O impacto das importações só não foi maior neste ano porque o mercado brasileiro está aquecido em 2024. As vendas internas das fabricantes locais, até outubro, segundo dados do Aço Brasil, foram 8,5% maiores. O consumo aparente cresceu 9,7%, ante igual período do ano passado. A análise é que isso ajudou a “absorver” as importações de itens laminados, que subiram 15%, em media, entre aços comuns e produtos zincados no acumulado do ano. No consumo total, a participação de aço estrangeiro ficou em 18,9% (21,3% no caso dos aços planos).
Um porcentual que é saudável para a siderurgia do País é de 8% a 10% de produto importado no total de consumo aparente, o que, neste ano, corresponderia a cerca de 2,6 milhões de toneladas, conforme avaliação do executivo da CSN. Na visão de Martinez, somente ações antidumping vão colocar um freio na escalada de importações oriundas da China.

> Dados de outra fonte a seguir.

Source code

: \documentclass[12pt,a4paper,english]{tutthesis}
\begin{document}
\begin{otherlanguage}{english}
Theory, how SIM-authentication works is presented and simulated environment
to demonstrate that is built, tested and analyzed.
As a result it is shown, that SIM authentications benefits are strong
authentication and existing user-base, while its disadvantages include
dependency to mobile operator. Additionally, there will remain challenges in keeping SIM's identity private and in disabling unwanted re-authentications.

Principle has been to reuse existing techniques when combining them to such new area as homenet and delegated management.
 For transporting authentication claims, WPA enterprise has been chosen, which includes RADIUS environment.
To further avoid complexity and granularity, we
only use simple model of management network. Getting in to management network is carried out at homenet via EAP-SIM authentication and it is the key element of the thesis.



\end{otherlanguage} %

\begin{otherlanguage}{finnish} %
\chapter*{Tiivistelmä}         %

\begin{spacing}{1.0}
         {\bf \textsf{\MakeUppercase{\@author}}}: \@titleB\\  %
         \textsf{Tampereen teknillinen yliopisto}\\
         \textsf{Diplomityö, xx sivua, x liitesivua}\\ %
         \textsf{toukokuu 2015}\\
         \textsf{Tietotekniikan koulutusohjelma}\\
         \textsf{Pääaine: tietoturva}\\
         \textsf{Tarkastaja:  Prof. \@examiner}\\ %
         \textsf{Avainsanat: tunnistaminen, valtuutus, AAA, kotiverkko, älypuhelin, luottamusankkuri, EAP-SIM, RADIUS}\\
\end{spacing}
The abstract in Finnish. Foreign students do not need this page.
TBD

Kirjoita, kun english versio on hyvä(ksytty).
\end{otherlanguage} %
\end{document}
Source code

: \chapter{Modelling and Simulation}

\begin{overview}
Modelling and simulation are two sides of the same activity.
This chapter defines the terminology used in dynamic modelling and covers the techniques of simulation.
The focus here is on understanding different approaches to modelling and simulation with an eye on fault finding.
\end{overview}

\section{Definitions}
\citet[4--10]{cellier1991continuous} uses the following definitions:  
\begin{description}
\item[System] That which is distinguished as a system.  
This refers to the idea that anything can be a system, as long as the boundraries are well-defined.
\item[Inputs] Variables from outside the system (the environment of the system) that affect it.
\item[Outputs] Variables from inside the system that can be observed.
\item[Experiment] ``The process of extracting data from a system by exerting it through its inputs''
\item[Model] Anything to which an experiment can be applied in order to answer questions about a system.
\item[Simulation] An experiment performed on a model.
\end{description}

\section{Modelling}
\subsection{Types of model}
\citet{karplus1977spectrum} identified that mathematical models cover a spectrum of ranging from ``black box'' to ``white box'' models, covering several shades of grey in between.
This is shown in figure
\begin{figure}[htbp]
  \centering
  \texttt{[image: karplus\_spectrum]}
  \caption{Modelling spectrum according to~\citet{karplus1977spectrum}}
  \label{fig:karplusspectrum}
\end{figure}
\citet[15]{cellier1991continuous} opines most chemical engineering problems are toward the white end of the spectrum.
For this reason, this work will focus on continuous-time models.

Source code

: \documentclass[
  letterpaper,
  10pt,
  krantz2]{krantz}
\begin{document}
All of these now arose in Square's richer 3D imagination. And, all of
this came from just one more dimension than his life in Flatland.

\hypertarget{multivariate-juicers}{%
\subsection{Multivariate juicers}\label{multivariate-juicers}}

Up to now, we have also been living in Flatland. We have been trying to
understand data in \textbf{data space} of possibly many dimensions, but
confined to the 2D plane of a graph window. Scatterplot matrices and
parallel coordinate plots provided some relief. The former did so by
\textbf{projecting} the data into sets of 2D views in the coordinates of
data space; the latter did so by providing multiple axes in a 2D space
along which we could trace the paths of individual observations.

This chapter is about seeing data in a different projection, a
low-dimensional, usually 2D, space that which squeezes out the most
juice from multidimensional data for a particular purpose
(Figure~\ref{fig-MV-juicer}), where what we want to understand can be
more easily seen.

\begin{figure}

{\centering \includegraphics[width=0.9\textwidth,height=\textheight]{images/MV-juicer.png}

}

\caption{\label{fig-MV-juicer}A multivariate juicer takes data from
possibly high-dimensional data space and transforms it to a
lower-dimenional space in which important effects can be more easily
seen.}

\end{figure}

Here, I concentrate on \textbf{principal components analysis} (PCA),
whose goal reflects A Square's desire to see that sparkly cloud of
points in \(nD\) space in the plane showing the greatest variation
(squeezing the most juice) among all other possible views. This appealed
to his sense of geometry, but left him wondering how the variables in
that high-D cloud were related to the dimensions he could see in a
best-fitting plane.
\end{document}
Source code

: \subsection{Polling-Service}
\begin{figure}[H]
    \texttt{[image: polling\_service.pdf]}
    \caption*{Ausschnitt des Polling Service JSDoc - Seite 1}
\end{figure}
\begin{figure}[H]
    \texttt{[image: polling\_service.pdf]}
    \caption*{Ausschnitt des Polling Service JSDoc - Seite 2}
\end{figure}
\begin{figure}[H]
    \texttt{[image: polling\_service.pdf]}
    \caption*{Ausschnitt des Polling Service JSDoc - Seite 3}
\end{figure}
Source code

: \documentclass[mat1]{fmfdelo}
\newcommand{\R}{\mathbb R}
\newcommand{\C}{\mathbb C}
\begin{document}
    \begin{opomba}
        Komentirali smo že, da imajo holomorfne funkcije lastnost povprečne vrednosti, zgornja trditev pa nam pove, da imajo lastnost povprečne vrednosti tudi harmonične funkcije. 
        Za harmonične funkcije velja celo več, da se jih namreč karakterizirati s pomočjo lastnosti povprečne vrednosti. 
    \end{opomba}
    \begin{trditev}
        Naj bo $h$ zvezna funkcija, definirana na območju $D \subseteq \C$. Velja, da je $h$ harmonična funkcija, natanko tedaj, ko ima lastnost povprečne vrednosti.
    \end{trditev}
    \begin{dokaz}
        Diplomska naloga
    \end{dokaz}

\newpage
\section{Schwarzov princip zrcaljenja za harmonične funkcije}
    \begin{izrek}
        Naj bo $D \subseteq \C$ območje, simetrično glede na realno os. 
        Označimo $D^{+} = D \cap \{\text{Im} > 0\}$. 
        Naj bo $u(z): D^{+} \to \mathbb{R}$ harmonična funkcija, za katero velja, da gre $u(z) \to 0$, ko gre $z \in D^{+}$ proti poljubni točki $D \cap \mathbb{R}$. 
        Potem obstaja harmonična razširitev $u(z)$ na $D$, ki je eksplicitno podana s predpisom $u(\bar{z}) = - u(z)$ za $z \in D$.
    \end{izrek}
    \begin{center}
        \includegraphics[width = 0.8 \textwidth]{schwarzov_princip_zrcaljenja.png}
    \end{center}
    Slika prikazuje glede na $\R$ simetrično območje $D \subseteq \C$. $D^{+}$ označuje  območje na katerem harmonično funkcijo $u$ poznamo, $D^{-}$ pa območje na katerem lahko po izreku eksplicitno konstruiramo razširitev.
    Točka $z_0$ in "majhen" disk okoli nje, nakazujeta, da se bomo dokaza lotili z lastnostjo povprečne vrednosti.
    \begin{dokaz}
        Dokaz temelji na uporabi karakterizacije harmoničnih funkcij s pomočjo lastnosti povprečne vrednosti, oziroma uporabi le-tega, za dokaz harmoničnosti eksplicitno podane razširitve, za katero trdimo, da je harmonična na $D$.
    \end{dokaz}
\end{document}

Para Lopes, o sistema cota-tarifa não atingiu o objetivo que era reduzir de maneira substancial a entrada de aço de várias origens, em especial da China, mas interrompeu a escalada das importações. Há ainda quatro pleitos em análise na Secretaria de Comércio Exterior (Secex), entre os quais vergalhão em rolo e perfil estrutural. Até o fim de maio, o programa cota-tarifa não pode sofrer mudança estrutural, mas está aberto a ajustes em casos de desvio de função e fraudes.